Book Modeling and Forecasting the Yield Curve Under Model Uncertainty

Download or read book Modeling and Forecasting the Yield Curve Under Model Uncertainty written by Francesco Donati and published by . This book was released on 2009 with total page 52 pages. Available in PDF, EPUB and Kindle. Book excerpt: We propose a methodology that permits to investigate and forecast the behavior of a variable and its determinants in real time, both in the time and in the frequency domain, starting from a model designed in the time domain, which makes the presentation and evaluation of the results straightforward. This paper applies the methodology to the yield curve. We extract all the shocks affecting the forward rates and the yields and we divide them into three disjoint classes: 1) long-run shocks giving rise to possibly permanent effects, 2) medium-run forces and 3) short-run forces giving rise to transitory effects. These forces drive the low-, medium- and high-frequency component, respectively, composing the time series of the variables used in the model. We explicitly model and estimate such cause-and-effect relationships. The analysis of the shocks and the frequency components provides a timely and comprehensive overview of the nature of the movements in the yields. Furthermore, using the forecast of the frequency components to forecast the yields enhances forecast accuracy, also at long prediction horizons. To perform the frequency decompositions, to identify the forces governing the evolution of the model variables, and to perform the out-of-sample forecasts we use a dynamic filter whose embedded feedback control corrects for model uncertainty.
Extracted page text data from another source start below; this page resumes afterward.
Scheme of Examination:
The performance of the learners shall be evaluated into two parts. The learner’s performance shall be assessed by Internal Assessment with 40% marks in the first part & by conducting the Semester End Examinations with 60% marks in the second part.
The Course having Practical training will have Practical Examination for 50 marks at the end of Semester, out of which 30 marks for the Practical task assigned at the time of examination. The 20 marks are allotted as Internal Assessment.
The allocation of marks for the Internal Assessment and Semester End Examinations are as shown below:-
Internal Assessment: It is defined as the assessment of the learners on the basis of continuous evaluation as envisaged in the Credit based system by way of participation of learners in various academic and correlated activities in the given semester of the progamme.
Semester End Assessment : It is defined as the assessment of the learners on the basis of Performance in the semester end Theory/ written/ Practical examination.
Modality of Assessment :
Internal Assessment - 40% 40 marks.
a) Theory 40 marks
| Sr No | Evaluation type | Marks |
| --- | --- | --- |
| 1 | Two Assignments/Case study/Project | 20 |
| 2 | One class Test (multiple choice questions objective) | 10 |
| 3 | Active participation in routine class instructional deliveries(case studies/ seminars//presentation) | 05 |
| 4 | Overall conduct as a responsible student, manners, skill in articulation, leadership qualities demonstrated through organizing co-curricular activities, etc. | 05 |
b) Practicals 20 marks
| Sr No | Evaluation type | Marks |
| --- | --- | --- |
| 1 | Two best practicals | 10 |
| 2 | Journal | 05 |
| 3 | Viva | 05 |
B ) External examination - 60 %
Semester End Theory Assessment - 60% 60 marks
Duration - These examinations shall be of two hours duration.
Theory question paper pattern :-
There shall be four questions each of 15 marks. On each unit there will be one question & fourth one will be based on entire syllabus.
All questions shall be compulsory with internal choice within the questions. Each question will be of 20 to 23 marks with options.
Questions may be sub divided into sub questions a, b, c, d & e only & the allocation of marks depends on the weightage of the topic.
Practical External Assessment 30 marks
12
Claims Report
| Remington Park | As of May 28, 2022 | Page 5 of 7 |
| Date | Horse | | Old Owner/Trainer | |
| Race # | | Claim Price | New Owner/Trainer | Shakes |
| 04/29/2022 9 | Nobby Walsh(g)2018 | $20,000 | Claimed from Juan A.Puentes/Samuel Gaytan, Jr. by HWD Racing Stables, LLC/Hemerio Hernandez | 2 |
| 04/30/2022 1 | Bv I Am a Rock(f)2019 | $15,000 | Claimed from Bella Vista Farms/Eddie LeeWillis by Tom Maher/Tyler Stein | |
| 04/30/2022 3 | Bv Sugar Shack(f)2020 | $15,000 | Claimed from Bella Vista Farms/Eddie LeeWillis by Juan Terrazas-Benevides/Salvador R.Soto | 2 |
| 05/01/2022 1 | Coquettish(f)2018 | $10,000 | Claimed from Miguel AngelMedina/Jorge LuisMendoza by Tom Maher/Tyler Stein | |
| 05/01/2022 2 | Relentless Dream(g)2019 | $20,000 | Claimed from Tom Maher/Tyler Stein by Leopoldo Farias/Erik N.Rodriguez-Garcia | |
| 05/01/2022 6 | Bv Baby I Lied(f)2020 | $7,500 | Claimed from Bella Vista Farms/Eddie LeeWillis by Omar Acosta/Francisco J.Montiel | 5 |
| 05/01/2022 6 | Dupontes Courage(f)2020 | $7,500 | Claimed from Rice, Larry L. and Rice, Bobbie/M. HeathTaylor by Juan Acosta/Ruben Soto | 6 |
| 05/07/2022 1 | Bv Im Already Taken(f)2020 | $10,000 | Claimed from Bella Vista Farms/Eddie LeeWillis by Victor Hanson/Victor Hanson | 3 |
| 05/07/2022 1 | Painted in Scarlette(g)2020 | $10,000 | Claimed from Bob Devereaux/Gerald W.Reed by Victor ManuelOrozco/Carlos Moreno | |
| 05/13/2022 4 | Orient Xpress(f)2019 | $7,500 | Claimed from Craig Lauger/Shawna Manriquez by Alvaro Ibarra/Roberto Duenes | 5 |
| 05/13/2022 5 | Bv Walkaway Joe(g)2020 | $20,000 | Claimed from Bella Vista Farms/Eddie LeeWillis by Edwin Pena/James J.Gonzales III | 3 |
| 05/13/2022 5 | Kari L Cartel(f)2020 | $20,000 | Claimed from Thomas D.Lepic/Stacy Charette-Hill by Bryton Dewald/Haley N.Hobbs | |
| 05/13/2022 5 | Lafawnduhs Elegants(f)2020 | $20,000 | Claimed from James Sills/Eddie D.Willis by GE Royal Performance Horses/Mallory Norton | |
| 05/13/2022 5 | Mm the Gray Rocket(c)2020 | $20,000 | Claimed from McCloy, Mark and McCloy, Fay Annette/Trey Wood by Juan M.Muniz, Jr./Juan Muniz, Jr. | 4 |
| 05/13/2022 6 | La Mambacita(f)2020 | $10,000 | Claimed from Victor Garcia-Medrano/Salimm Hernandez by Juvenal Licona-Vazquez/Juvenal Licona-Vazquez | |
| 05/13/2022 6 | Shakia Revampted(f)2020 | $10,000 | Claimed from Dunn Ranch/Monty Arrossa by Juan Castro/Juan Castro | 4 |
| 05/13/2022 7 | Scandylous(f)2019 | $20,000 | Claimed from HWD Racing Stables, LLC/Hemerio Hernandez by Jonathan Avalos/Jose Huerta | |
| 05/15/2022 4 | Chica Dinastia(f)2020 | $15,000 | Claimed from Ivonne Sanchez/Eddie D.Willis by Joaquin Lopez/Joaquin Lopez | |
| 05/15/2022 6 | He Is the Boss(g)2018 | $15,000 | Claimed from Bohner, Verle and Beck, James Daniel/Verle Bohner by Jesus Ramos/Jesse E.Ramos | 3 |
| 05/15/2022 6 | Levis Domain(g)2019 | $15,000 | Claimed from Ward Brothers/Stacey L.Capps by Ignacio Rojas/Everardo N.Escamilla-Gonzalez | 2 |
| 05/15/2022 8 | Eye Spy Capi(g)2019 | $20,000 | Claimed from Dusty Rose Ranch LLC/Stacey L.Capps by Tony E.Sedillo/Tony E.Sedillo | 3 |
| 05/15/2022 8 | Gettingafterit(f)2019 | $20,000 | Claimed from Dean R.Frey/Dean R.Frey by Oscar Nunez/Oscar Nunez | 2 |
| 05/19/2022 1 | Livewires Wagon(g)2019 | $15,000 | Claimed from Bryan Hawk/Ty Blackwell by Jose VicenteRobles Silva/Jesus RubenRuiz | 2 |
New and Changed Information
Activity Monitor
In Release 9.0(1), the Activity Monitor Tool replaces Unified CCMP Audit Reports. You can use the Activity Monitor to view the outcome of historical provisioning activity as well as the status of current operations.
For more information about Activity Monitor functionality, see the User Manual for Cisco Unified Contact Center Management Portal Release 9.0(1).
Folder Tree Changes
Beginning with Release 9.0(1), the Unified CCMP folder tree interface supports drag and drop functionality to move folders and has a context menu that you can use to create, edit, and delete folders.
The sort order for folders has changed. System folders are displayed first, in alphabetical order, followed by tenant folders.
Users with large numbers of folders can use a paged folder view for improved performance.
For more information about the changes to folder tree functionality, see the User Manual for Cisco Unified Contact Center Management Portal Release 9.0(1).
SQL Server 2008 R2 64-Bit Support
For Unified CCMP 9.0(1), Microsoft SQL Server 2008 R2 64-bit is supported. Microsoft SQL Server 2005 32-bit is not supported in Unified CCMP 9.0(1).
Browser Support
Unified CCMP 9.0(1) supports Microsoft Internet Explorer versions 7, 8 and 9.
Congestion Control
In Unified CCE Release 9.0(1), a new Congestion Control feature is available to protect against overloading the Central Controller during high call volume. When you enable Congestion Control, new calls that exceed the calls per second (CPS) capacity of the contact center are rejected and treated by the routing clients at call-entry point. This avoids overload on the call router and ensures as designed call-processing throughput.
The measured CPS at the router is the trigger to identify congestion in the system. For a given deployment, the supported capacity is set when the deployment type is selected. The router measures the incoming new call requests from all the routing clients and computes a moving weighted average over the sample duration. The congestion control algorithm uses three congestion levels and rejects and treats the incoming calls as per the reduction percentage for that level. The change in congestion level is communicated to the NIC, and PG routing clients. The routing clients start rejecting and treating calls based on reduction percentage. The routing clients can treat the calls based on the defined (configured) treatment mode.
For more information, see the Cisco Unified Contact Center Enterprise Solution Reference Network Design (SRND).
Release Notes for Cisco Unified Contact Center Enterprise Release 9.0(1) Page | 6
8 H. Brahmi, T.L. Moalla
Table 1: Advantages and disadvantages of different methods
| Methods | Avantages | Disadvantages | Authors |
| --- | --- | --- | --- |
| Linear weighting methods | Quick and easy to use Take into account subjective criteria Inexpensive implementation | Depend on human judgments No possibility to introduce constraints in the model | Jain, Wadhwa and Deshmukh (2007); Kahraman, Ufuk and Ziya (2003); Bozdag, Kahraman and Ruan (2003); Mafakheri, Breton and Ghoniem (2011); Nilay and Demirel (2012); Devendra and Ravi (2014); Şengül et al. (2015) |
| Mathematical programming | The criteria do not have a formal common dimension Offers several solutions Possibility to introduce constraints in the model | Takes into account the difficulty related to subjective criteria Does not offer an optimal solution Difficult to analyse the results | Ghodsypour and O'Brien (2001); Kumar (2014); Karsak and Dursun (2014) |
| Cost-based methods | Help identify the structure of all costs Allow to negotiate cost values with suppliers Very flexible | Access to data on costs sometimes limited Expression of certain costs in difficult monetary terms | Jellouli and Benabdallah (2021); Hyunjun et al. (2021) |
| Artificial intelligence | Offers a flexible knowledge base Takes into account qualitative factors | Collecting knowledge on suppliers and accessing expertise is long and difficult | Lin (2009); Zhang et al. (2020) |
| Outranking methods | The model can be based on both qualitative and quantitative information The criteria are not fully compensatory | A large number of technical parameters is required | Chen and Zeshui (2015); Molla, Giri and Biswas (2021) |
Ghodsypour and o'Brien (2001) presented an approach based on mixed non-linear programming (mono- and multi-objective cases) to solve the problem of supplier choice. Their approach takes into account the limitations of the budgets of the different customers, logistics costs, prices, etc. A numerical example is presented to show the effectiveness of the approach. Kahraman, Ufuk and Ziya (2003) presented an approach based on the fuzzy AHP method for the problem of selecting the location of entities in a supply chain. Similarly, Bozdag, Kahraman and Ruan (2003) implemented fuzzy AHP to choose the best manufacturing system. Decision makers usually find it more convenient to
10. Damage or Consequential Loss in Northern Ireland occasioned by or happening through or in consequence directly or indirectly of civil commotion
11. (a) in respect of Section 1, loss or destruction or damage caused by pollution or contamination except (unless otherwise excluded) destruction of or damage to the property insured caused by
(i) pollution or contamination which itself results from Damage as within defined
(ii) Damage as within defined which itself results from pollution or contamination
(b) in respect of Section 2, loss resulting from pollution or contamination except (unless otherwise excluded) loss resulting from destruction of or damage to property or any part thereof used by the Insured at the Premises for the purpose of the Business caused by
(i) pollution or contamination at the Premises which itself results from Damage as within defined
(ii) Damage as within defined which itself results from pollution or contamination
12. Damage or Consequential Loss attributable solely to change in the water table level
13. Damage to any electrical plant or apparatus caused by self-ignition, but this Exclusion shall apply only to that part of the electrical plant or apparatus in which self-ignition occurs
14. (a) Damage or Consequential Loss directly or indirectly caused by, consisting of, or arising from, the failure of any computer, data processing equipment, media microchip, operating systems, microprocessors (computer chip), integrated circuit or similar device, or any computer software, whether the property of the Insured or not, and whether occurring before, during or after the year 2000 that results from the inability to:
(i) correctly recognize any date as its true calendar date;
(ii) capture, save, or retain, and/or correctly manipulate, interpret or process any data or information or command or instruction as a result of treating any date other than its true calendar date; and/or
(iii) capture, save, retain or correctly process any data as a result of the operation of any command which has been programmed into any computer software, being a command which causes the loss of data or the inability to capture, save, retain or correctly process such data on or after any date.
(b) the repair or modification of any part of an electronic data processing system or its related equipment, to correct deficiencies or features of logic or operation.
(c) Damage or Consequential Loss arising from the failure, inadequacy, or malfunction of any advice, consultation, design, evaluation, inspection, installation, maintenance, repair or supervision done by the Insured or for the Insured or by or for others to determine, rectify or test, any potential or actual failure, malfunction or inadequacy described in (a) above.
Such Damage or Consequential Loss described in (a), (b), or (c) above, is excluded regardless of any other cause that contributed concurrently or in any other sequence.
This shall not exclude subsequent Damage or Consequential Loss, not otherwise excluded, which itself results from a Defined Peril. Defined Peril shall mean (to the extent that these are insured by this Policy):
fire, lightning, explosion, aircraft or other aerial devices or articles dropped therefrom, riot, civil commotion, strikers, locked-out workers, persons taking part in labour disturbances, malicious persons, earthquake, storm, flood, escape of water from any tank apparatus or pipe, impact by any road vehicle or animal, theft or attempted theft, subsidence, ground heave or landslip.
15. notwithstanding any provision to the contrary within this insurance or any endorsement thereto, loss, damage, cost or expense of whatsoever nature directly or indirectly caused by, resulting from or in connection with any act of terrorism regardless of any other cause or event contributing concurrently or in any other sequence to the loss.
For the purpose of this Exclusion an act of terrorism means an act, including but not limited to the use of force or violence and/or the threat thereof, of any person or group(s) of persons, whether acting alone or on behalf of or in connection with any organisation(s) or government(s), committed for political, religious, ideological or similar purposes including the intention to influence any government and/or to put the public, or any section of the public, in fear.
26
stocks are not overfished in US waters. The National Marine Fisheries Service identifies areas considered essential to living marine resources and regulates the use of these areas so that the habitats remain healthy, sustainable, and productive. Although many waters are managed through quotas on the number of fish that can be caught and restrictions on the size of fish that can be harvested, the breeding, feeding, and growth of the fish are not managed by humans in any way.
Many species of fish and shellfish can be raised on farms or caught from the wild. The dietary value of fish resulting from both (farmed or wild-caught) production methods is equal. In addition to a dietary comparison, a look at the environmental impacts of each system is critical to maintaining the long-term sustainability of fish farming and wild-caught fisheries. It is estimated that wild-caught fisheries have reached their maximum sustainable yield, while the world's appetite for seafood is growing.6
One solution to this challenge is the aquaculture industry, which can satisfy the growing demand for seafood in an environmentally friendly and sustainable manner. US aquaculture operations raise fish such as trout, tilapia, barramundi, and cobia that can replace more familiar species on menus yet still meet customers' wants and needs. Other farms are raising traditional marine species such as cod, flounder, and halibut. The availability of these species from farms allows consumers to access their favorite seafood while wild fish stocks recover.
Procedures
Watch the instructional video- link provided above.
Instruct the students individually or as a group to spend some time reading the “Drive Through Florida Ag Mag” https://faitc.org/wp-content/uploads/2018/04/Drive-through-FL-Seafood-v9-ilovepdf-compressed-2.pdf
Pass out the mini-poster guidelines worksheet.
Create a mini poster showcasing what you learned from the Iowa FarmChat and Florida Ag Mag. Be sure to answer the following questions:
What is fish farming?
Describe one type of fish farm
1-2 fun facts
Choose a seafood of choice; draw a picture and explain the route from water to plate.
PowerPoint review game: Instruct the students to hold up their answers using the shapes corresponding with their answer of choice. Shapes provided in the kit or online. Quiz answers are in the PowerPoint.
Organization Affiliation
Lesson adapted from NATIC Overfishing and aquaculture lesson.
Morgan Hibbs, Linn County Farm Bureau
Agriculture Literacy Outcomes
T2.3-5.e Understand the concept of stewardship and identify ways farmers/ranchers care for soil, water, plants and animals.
Book The Yield Curve and Real Activity

Download or read book The Yield Curve and Real Activity written by Zuliu Hu and published by . This book was released on 2006 with total page 38 pages. Available in PDF, EPUB and Kindle. Book excerpt: The financial press frequently suggest that the shape of yield curve reflects information about the prospects of the economy. This paper attempts to formalize the link between the yield curve and the real economic activity. A closed-form formula for the term structure of interest rates is derived. It is shown that the term structure embodies the market`s expectation about changes in the macroeconomic fundamental--the growth in real aggregate output of the economy. The paper then documents the use of bond market data for predicting GDP growth in the G-7 industrial countries. The results suggest that a simple measure of the slope of the yield curve, namely the yield spread, serves as a good predictor of future economic growth. The out-of-sample forecasting performance of the yield spread compares favorably with that of the alternative stock price-based model and a univariate time series (ARMA) model. One practical implication is that it may be useful to add some measure of the term structure to the list of leading indicators.